Aim of the exercise: Find every line in the entries that holds the string "width" and report it.

Materials provided:
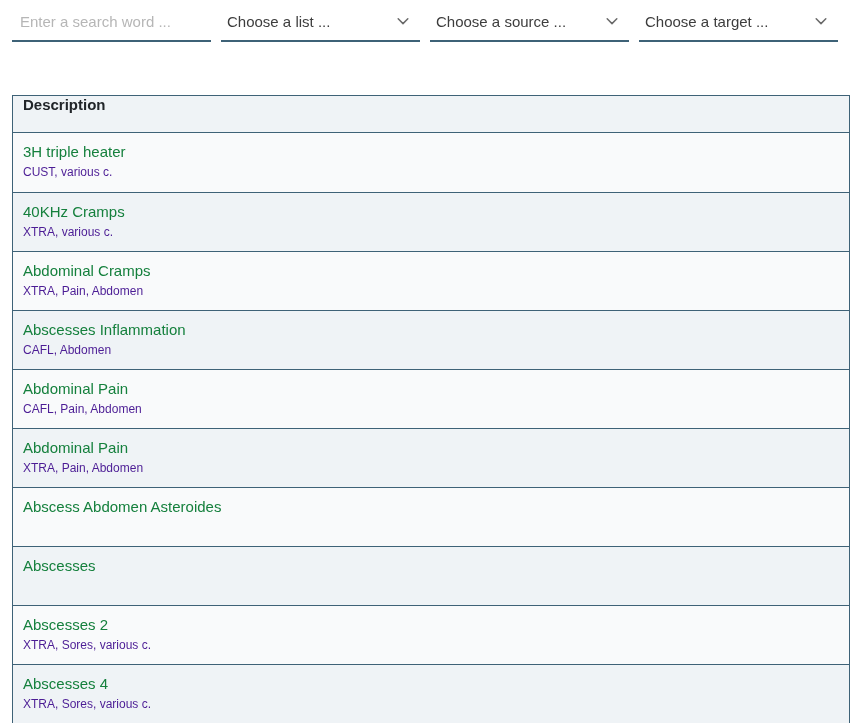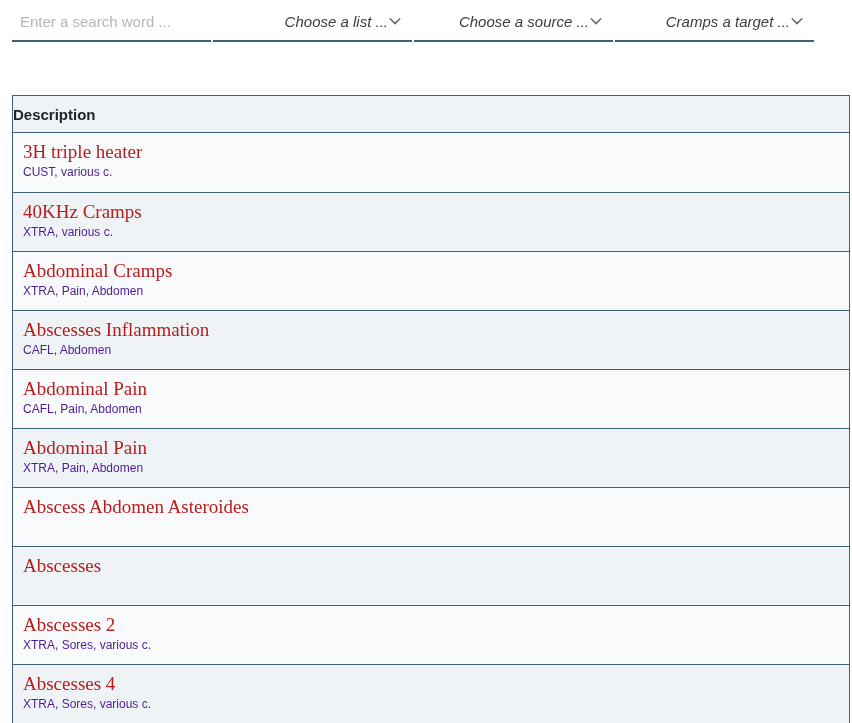--- a/index.html
+++ b/index.html
@@ -6,21 +6,21 @@
     margin: 0;
     padding: 0;
     background: #ffffff;
     width: 852px;
     height: 723px;
     font-family: "Liberation Sans", sans-serif;
     -webkit-font-smoothing: antialiased;
   }
   .filter-bar {
     display: flex;
-    gap: 2px;
+    gap: 10px;
     padding: 2px 0 12px 12px;
   }
   .field {
     width: 199px;
     height: 40px;
     box-sizing: border-box;
     border-bottom: 2px solid #3e6277;
     display: flex;
     align-items: center;
     padding: 0 6px;
@@ -33,23 +33,22 @@
     font-family: "Liberation Sans", sans-serif;
     font-size: 15px;
     color: #3d3d3d;
     padding: 0 2px;
   }
   .field input::placeholder {
     color: #b6b6b6;
     opacity: 1;
   }
   .dropdown {
-    justify-content: flex-end;
+    justify-content: space-between;
     cursor: pointer;
-    font-style: italic;
   }
   .dd-label {
     font-size: 15px;
     color: #3d3d3d;
     white-space: nowrap;
   }
   .dd-icon {
     display: inline-flex;
     align-items: center;
     margin-right: 4px;
@@ -57,46 +56,44 @@
   .table {
     width: 838px;
     box-sizing: border-box;
     margin: 41px 0 0 12px;
     border: 1px solid #3e6277;
   }
   .table-header {
     height: 37px;
     box-sizing: border-box;
     display: flex;
-    align-items: center;
-    padding: 0 0;
+    padding: 0 10px;
     background: #eff3f6;
     border-bottom: 1px solid #3e6277;
     font-size: 15px;
     font-weight: bold;
     color: #212529;
   }
   .row {
     height: 59px;
     box-sizing: border-box;
     padding: 9px 10px 0 10px;
     cursor: pointer;
   }
   .row:not(:first-child) {
     border-top: 1px solid #3e6277;
   }
   .row:nth-child(odd) { background: #f9fafb; }
   .row:nth-child(even) { background: #eff3f6; }
   .row-title {
-    font-size: 19px;
+    font-size: 15px;
     line-height: 20px;
-    color: #b91c1c;
+    color: #15803d;
     margin-bottom: 3px;
     white-space: nowrap;
-    font-family: Liberation Serif, serif;
   }
   .row-subtitle {
     font-size: 12px;
     line-height: 15px;
     color: #4c1d95;
     white-space: nowrap;
   }
 </style>
 </head>
 <body>
@@ -118,21 +115,21 @@
   <div class="field dropdown">
     <span class="dd-label">Choose a source ...</span>
     <span class="dd-icon">
       <svg width="14" height="14" viewBox="0 0 16 16">
           <path d="M2.5 5.5 L8 11 L13.5 5.5" fill="none" stroke="#6a6a6a" stroke-width="1.7" stroke-linecap="round" stroke-linejoin="round"></path>
         </svg>
     </span>
   </div>
 
   <div class="field dropdown">
-    <span class="dd-label">Cramps a target ...</span>
+    <span class="dd-label">Choose a target ...</span>
     <span class="dd-icon">
       <svg width="14" height="14" viewBox="0 0 16 16">
           <path d="M2.5 5.5 L8 11 L13.5 5.5" fill="none" stroke="#6a6a6a" stroke-width="1.7" stroke-linecap="round" stroke-linejoin="round"></path>
         </svg>
     </span>
   </div>
 </div>
 
 <div class="table">
   <div class="table-header">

Solution for this task:
     width: 852px;
     width: 199px;
     width: 838px;
       <svg width="14" height="14" viewBox="0 0 16 16">
           <path d="M2.5 5.5 L8 11 L13.5 5.5" fill="none" stroke="#6a6a6a" stroke-width="1.7" stroke-linecap="round" stroke-linejoin="round"></path>
       <svg width="14" height="14" viewBox="0 0 16 16">
           <path d="M2.5 5.5 L8 11 L13.5 5.5" fill="none" stroke="#6a6a6a" stroke-width="1.7" stroke-linecap="round" stroke-linejoin="round"></path>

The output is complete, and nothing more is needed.